▶ **Exercise prompt**
From the records below, find each line with the string "data" and copy it.
>>>>
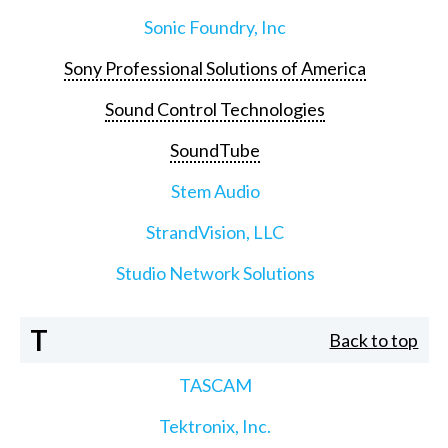
Sonic Foundry, Inc
Sony Professional Solutions of America
Sound Control Technologies
SoundTube
Stem Audio
StrandVision, LLC
Studio Network Solutions
T
Back to top
TASCAM
Tektronix, Inc.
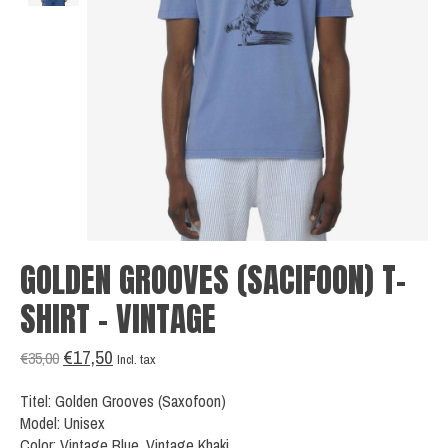
GOLDEN GROOVES (SACIFOON) T-
SHIRT - VINTAGE
€17,50
€35,00
Incl. tax
Titel: Golden Grooves (Saxofoon)
Model: Unisex
Color: Vintage Blue, Vintage Khaki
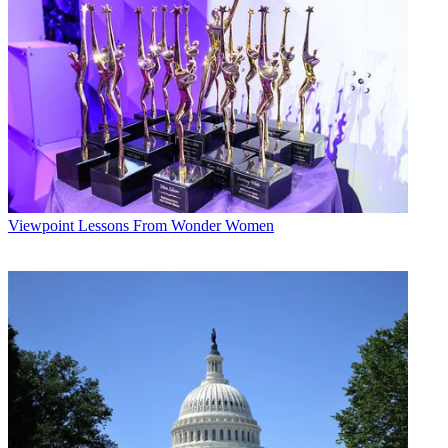
Viewpoint
Lessons From Wonder Women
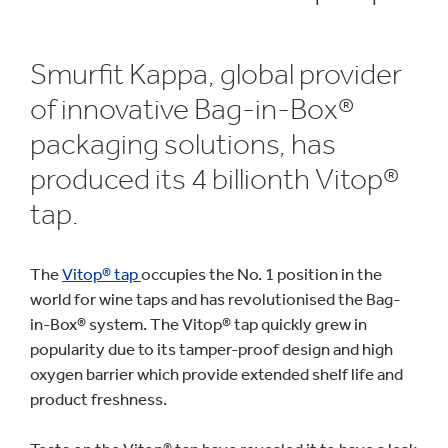
Smurfit Kappa, global provider
of innovative Bag-in-Box®
packaging solutions, has
produced its 4 billionth Vitop®
tap.
The
Vitop® tap
occupies the No. 1 position in the
world for wine taps and has revolutionised the Bag-
in-Box® system. The Vitop® tap quickly grew in
popularity due to its tamper-proof design and high
oxygen barrier which provide extended shelf life and
product freshness.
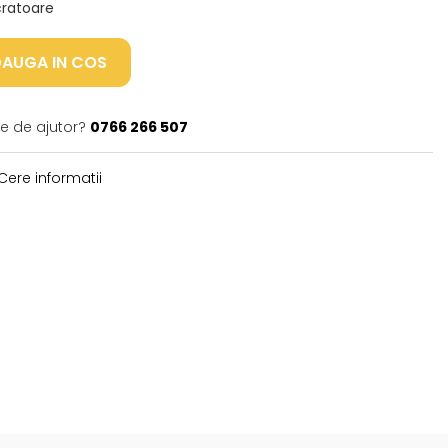
ucratoare
AUGA IN COS
ie de ajutor?
0766 266 507
Cere informatii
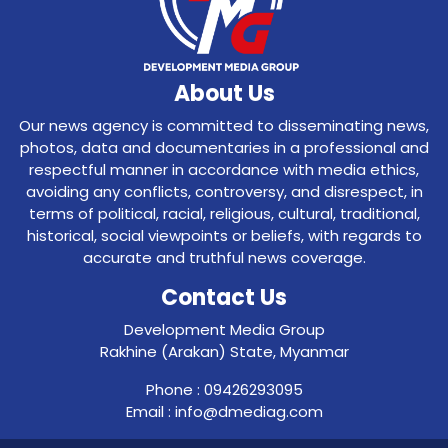
About Us
Our news agency is committed to disseminating news,
photos, data and documentaries in a professional and
respectful manner in accordance with media ethics,
avoiding any conflicts, controversy, and disrespect, in
terms of political, racial, religious, cultural, traditional,
historical, social viewpoints or beliefs, with regards to
accurate and truthful news coverage.
Contact Us
Development Media Group
Rakhine (Arakan) State, Myanmar
Phone : 09426293095
Email : info@dmediag.com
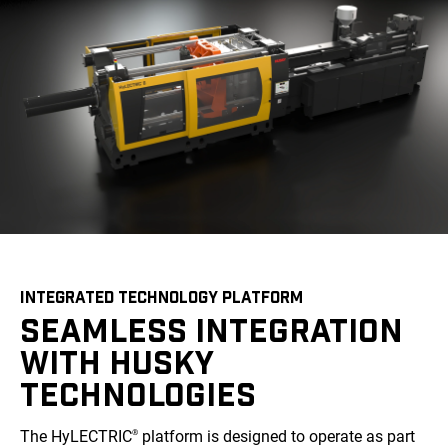
INTEGRATED TECHNOLOGY PLATFORM
SEAMLESS INTEGRATION
WITH HUSKY
TECHNOLOGIES
The HyLECTRIC
platform is designed to operate as part
®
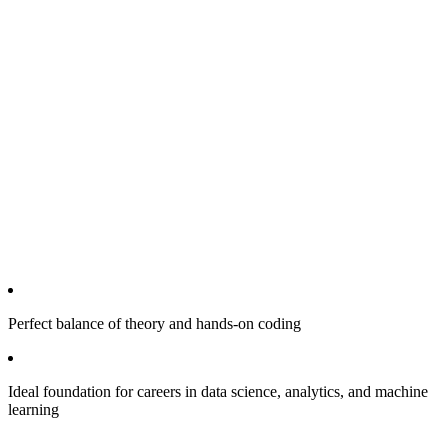
Perfect balance of theory and hands-on coding
Ideal foundation for careers in data science, analytics, and machine
learning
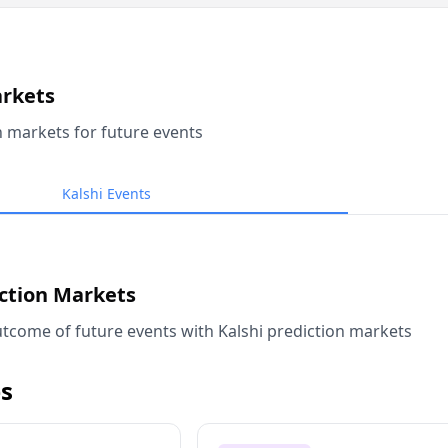
arkets
n markets for future events
Kalshi Events
iction Markets
tcome of future events with Kalshi prediction markets
s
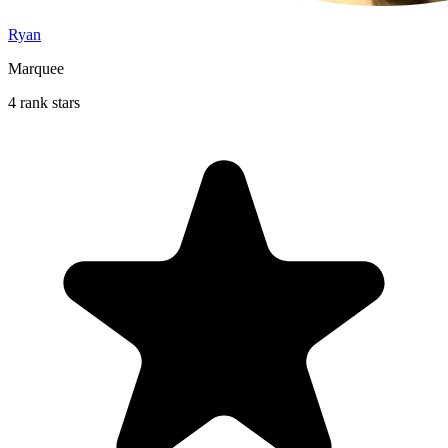
Ryan
Marquee
4 rank stars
<<<<
▶ **Expected answer**
photos, data and documentaries in a professional and
Ideal foundation for careers in data science, analytics, and machine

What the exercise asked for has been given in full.